This repository contains the latest version of the codebase for the "Translating Latent State Plans Into Natural Language" extended abstract, accepted to RLDM 2025.
Note that this project has evolved since the paper was submitted in Januray 2025. If you want to use the exact codebase used in the RLDM work, please use this commit.
First, setup a virtual environment for python3.9
using your venv manager of choice, e.g.:
virtualenv -p python3.9 somniloquy
Then, install the required packages:
pip install -r requirements.txt
Note that this has only been tested on an Ubuntu 22 system, you may have to tweak the Cuda version etc. dependent on your host system.
To verify that everything has been installed correctly, you can run a much smaller version of Somniloquy that should fit into most GPUs (needing <8GB VRAM) using the command:
python3.9 somniloquy.py --configs crafter-language-small --seed 500 --logdir logdir/crafter-langauge-small-seed-500 --wandb False
where the --configs
argument specifies which set of parameters to use (task, etc.), the --seed
parameter specifies the environment and network seed to use, the --logdir
parameter specifies where to save all outputs of the run (evaluation details, replay buffer, etc.), and the --wandb
parameter is used to disable logging of the run to Weights and Biases.

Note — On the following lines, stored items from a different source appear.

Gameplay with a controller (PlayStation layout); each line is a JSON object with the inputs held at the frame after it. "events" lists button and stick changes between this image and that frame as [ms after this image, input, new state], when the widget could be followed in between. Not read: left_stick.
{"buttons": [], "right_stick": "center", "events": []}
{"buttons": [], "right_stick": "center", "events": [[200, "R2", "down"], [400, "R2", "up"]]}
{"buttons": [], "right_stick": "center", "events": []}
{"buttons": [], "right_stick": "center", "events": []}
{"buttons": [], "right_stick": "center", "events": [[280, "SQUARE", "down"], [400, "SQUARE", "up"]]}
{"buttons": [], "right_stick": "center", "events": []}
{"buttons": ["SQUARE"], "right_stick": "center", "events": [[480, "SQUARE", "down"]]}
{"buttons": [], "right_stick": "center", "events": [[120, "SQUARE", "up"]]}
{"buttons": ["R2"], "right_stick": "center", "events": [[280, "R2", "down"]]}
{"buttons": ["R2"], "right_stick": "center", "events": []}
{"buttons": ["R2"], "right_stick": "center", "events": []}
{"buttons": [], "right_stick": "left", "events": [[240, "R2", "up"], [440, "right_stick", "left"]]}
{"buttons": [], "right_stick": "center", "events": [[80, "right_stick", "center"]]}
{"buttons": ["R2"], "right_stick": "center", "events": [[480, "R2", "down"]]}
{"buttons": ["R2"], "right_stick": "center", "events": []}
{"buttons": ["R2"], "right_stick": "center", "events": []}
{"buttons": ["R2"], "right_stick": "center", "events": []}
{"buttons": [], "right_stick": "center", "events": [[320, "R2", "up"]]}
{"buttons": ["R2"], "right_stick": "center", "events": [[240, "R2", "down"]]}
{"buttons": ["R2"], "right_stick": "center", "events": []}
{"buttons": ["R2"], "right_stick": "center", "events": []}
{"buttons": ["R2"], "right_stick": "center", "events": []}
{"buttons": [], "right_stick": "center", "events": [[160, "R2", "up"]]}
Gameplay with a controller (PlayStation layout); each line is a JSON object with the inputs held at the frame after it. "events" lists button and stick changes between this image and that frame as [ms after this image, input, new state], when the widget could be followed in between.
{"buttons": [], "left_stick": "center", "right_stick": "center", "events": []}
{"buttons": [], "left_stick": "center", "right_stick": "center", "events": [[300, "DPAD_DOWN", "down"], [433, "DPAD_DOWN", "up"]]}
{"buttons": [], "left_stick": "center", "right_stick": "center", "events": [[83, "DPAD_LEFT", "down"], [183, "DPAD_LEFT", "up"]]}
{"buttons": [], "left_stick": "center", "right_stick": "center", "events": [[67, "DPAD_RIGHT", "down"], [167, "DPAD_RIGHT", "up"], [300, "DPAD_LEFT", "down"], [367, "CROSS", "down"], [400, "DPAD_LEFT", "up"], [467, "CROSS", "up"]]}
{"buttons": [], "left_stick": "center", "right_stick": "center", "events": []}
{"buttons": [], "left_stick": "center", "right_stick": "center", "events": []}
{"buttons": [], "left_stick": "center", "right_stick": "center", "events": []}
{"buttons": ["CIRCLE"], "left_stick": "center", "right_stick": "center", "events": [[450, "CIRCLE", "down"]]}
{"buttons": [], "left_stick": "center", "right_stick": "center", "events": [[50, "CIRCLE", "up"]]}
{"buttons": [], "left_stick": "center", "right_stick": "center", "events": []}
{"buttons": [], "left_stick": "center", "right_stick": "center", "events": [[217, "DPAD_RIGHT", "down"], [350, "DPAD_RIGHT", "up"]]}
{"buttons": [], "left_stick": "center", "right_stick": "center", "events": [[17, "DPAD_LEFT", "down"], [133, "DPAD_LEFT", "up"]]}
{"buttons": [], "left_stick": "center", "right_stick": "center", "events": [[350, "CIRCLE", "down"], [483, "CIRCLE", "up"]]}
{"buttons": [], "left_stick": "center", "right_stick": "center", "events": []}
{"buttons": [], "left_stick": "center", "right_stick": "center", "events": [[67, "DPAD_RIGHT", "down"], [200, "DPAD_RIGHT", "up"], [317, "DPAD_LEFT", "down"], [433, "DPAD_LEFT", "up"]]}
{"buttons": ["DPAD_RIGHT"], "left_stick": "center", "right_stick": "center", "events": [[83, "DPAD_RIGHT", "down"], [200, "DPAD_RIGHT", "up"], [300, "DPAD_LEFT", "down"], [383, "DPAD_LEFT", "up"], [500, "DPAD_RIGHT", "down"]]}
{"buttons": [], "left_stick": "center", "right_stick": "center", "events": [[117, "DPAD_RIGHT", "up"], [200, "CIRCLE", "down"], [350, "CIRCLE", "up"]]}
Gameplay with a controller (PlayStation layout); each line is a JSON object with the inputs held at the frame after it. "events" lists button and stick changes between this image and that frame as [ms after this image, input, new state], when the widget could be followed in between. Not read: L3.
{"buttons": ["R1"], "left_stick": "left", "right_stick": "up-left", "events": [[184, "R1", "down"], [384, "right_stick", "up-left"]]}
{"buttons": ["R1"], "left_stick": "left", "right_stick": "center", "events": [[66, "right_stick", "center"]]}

To run the set the Crafter experiments for a given seed, for example seed 100, run the following command:
python3.9 somniloquy.py --configs crafter-language --seed 100 --logdir logdir/crafter-langauge-seed-100
For the reconstruction baseline:
python3.9 somniloquy.py --configs crafter-language-reconstruction --seed 100 --logdir logdir/crafter-langauge-reconstruction-seed-100
Please note that the reconstruction baseline is discontinued in the current version of the codebase. If you experience issues, please revert to the RLDM specific commit
Note that by default, the translation gradients do not flow into the RSSM to update the learned latent representation. This can be enabled by adding the -language_grads True
argument.
If using Weights and Biases (recommended), the translation performance metrics are logged throughout training, for example, under the mean_imagined_bleu_score
metric, which is the metric used in the paper.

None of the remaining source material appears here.